The flavour is distinctive—richer than cow’s milk, slightly salty, with a tanginess that varies depending on what the camel has been eating. Desert-grazed camel milk tastes different from milk produced by camels fed on cultivated fodder.

Zrig also refers to a thicker preparation made by mixing camel milk with millet couscous or dates, creating a nutritious meal-in-a-drink that nomadic families consume during travel. It’s portable, sustaining, and requires no cooking—practical virtues in the Sahara.

Finding authentic zrig in Nouakchott is easy—street vendors sell it from large bowls, ladling portions into cups. Outside the capital, camel herders offer it directly from the source. If you’ve never tasted camel milk, zrig is the best introduction.

4. Dates and Milk Combinations

Dates are more than a snack in Mauritania—they’re a staple food. The country produces several date varieties, with the prized ones coming from oases in the Adrar region. During date harvest season, fresh dates are everywhere.

Mauritanians combine dates with milk in numerous preparations. Crushed dates mixed with camel or goat milk and butter create a sweet, calorie-dense paste that nomadic families carry during travel.
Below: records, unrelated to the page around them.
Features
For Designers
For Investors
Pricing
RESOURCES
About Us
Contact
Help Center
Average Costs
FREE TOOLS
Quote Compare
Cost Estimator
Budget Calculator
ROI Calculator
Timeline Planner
Dates soaked in milk until soft, then mashed into a porridge-like consistency, serve as breakfast or a quick meal.

The combination isn’t random—dates provide sugars and minerals, milk provides protein and fat. Together, they create a nutritionally complete food that sustained Saharan populations for millennia. The flavour is genuinely delicious: sweet, rich, and satisfying in a way that processed sugary foods aren’t.

5. Lekham (Camel Meat)

Camel meat is the traditional protein of Mauritanian nomadic culture. It’s leaner than beef, slightly gamey, and requires slow cooking to become tender. Well-prepared camel meat is excellent; poorly prepared camel meat is tough and forgettable.

The most common preparation is lekham stewed with onions, tomatoes, and spices in a tagine-style pot. Long, slow cooking breaks down the tough connective tissue and produces a rich, flavourful broth. Served with couscous or bread, it’s deeply satisfying.

Dried camel meat (tichtar) is the nomadic preserved version—cut into strips and sun-dried, then rehydrated and cooked during travel. The drying concentrates flavour and creates a chewy, intense protein source that keeps for months without refrigeration.

In Nouakchott, camel meat is sold in markets alongside goat and beef. It’s typically cheaper than beef and more readily available in inland areas where cattle don’t thrive. For visitors, grilled camel meat at a Nouakchott street food stall is the most accessible introduction.

Finding Mauritanian Food

Outside Mauritania, authentic Mauritanian restaurants are rare—you’ll find them in Paris’s Mauritanian community areas and occasionally in other cities with Saharan diaspora populations. The cuisine doesn’t translate easily to restaurant settings because many dishes depend on communal eating customs and long preparation times that don’t suit commercial kitchen rhythms.

Your best chance of experiencing authentic Mauritanian food is in someone’s home. Mauritanian hospitality is generous and food-centred. If you’re fortunate enough to receive an invitation, accept it. What you’ll eat will be unlike any cuisine you’ve tasted before.